_Text section:_
There are so many valuable life lessons I have learned in my 8.5 years as a mother. Not only have I learned more than I ever imagined, I believe the discoveries are unique to each mother. For instance, I have realized and been touched by various events that may not impact some mothers as they do for others. This is what I believe to be a special component of motherhood.
On a side note, if I had known what I may have experienced when becoming a parent prior to motherhood, I may not have ever become a mother! My life as a mother has been very eventful; both full of joys and many hardships – some of which many mothers never experience. However, some of these difficult times, such as the diagnosis and journey with our son’s complex heart condition have made me a better and stronger mother and person. I have since realized more so now than ever, what is important in life – what is needed and what can be lived without. Less is truly more.
Motherhood, has blessed me in more ways than I could ever describe. While the times have not always been good; they have led to where I am today and I am proud to have two loving, caring, courageous, and energetic boys who remind me what life is all about.
By Jen DeBouver
Growing up I was not one of those girls that dreamed of being a mother. I actually thought I would never have a child. When I met my husband neither of us wanted kids. 7 years later we were pregnant with our first daughter Olivia. I was super excited yet nervous about what kind of mom I would be. Kids were something that scared me. I didn’t even know how to talk to kids. But that dream ended before it ever began. Olivia was stillborn 7 months into the pregnancy. I was done! I blamed myself for her loss. What did I do as her mother to cause this?

_Dataset records:_
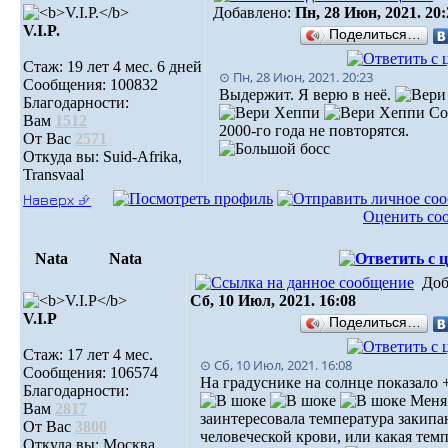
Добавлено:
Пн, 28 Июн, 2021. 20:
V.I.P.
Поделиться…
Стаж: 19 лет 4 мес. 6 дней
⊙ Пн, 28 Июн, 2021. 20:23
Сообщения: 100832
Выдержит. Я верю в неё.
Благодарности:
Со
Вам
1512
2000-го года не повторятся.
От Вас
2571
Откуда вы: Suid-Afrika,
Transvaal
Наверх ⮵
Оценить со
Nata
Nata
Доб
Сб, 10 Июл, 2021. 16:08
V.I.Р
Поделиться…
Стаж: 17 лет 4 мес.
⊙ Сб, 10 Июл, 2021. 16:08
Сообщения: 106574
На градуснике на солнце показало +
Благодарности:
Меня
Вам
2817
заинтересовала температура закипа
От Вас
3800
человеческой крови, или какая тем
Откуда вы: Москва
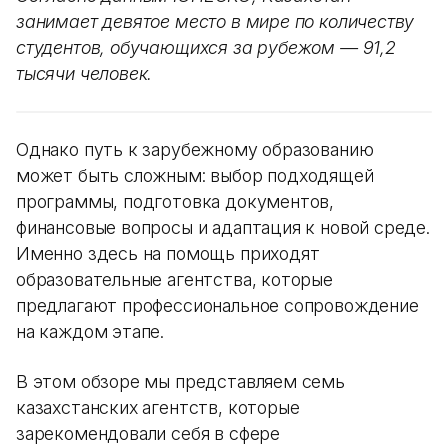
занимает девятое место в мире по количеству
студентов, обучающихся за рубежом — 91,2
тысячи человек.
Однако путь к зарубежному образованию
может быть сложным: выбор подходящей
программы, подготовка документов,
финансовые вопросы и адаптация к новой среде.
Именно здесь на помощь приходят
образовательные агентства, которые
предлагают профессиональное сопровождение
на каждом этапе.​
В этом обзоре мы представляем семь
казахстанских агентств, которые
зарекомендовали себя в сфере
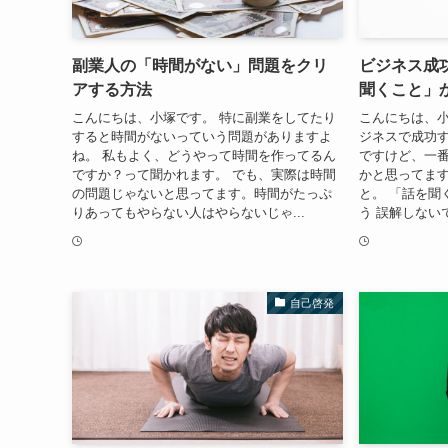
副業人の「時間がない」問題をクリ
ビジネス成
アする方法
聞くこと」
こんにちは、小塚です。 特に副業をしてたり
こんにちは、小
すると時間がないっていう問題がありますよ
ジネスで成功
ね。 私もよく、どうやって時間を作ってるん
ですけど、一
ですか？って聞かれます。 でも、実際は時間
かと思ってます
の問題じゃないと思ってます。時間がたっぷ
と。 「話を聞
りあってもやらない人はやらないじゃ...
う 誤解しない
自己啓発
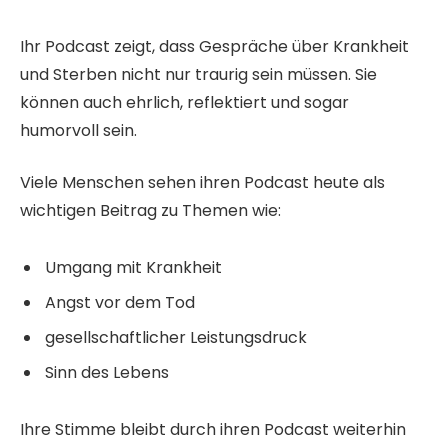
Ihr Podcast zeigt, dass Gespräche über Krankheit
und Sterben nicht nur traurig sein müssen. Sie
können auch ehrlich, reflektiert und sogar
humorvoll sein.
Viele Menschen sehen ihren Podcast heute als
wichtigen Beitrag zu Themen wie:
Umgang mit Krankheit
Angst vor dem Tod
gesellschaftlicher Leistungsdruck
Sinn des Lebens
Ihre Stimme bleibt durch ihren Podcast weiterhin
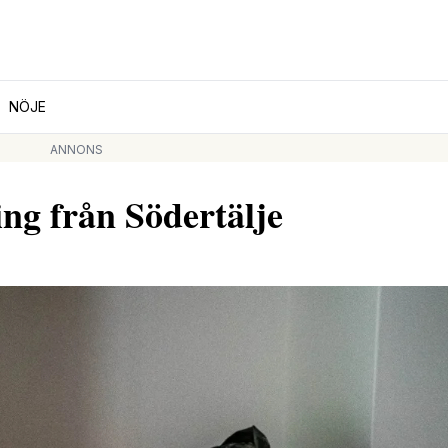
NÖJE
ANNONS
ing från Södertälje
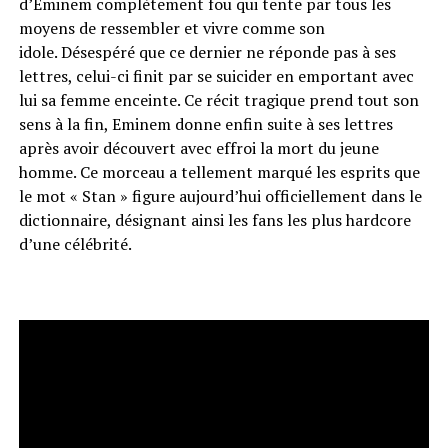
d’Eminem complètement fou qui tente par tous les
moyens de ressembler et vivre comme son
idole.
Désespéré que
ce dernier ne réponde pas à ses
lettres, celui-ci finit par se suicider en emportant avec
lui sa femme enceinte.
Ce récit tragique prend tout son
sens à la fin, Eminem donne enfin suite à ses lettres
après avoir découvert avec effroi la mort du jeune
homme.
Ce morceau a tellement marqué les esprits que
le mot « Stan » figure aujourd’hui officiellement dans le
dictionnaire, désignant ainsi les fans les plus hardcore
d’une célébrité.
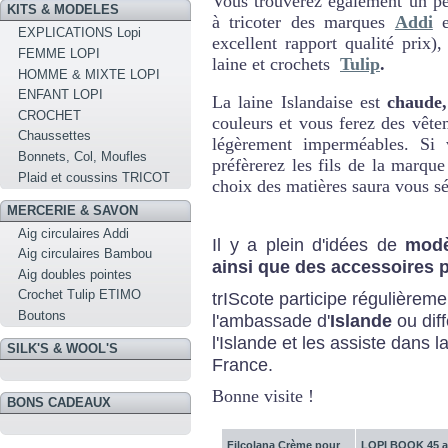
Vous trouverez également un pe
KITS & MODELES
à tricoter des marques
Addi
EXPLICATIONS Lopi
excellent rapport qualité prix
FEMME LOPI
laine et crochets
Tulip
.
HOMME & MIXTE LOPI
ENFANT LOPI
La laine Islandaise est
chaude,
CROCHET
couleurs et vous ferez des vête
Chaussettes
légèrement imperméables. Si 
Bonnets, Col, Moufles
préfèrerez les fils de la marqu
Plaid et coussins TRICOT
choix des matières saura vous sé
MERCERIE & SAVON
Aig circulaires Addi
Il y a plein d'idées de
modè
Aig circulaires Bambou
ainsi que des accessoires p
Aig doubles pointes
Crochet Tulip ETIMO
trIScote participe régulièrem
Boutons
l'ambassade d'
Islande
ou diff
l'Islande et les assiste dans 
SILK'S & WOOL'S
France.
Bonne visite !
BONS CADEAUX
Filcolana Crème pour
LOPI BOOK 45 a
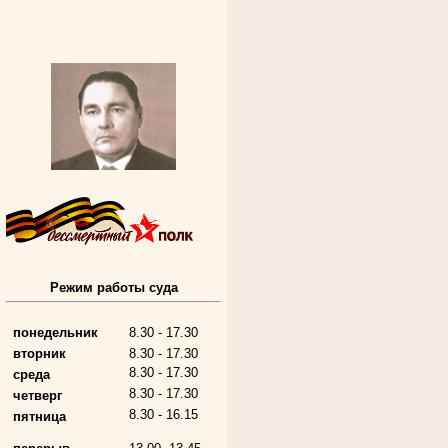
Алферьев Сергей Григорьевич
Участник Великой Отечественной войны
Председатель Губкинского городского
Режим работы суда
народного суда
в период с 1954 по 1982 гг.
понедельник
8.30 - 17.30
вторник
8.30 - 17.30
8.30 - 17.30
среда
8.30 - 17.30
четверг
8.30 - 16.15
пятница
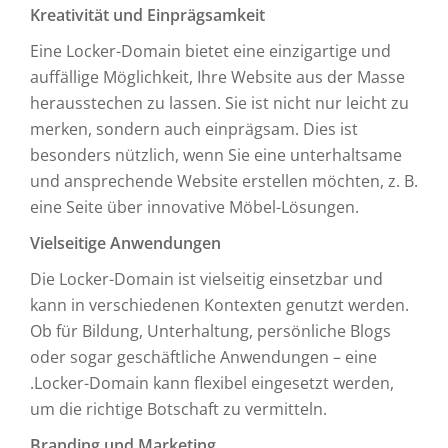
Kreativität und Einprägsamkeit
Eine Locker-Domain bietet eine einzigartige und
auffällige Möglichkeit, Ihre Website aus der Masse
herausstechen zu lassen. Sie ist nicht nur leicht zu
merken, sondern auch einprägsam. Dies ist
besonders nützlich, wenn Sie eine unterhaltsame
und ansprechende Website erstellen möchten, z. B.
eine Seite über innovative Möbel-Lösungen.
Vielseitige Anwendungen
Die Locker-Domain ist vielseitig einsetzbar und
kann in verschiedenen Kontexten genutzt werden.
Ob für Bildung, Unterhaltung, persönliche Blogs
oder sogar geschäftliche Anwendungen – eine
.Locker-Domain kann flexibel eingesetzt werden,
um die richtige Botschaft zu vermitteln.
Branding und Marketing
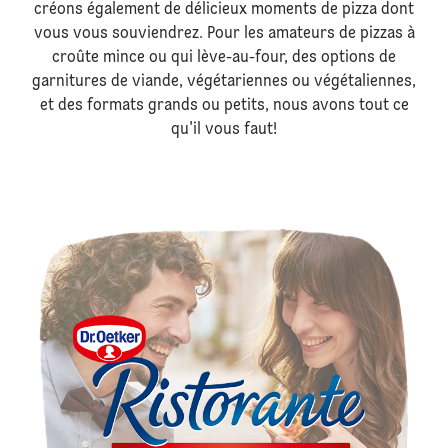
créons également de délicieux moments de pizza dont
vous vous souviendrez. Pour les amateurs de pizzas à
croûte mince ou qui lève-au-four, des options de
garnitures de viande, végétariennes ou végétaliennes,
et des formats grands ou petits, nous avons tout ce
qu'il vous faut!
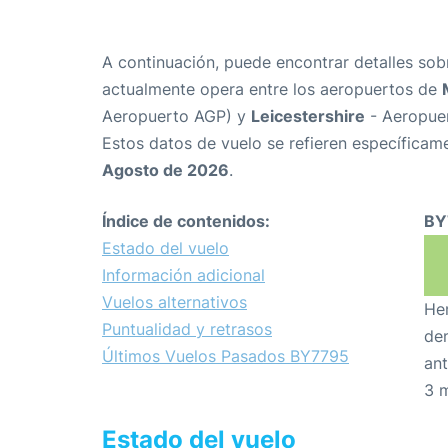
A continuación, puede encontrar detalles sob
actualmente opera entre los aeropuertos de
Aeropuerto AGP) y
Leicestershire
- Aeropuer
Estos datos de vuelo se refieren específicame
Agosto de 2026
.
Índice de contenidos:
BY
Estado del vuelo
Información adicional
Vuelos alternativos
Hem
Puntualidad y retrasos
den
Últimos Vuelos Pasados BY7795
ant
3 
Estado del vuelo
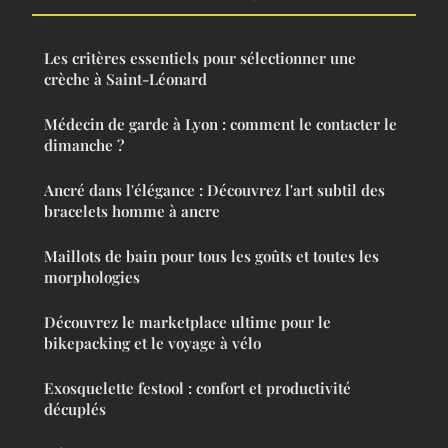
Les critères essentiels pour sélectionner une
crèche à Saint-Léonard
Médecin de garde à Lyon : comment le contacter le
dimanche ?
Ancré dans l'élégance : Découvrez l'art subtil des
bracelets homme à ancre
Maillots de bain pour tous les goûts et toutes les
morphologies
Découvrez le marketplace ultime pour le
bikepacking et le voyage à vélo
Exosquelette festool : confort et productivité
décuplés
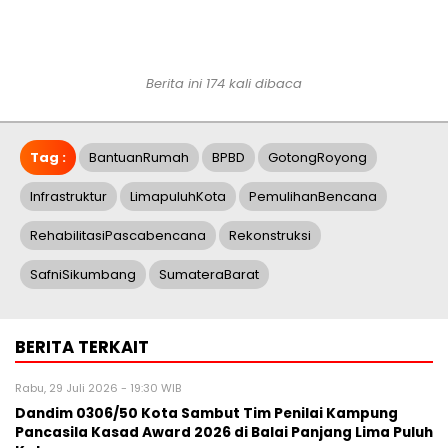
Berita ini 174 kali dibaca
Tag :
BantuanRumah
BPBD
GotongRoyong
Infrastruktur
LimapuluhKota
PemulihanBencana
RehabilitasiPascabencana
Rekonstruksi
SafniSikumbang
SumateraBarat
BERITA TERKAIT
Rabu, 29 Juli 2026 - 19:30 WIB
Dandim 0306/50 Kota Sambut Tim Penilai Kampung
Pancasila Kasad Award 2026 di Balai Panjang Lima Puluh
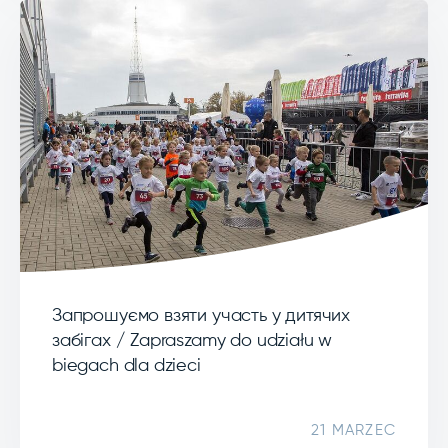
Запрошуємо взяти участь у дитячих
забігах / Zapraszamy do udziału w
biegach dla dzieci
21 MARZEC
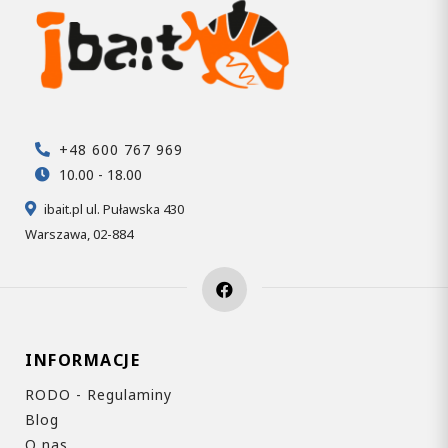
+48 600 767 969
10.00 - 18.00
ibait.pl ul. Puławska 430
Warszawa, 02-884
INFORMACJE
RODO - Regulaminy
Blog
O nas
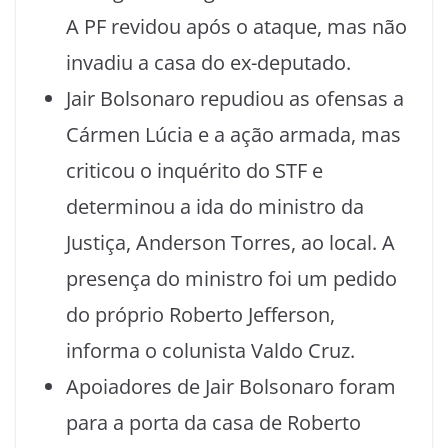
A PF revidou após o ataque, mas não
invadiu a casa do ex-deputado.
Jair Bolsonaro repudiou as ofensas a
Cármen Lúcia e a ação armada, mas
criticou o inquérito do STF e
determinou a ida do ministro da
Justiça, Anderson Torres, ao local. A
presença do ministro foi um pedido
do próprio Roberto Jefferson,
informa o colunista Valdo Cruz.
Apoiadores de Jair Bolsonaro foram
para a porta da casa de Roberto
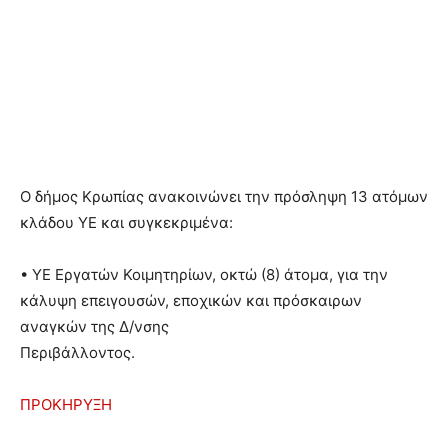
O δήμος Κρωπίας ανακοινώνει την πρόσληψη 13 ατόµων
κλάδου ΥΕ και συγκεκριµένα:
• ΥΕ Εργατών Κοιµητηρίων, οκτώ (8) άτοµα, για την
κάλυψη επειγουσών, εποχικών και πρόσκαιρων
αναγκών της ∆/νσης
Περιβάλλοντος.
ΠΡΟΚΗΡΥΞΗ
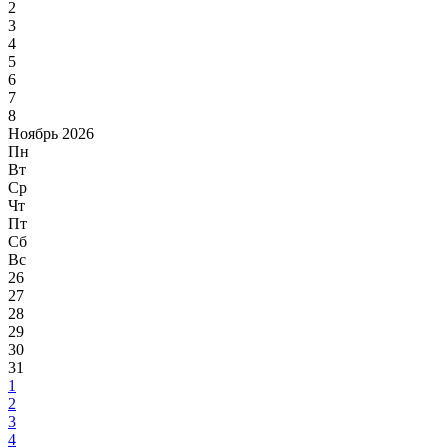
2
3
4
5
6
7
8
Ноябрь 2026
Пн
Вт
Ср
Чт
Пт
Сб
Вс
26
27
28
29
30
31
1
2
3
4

_Task goal:_
Write out the passage of the text on motherhood starting at "Motherhood, has blessed" and ending at "is all about.". The records have no connection to the text on motherhood.

_Your response:_
Motherhood, has blessed me in more ways than I could ever describe. While the times have not always been good; they have led to where I am today and I am proud to have two loving, caring, courageous, and energetic boys who remind me what life is all about.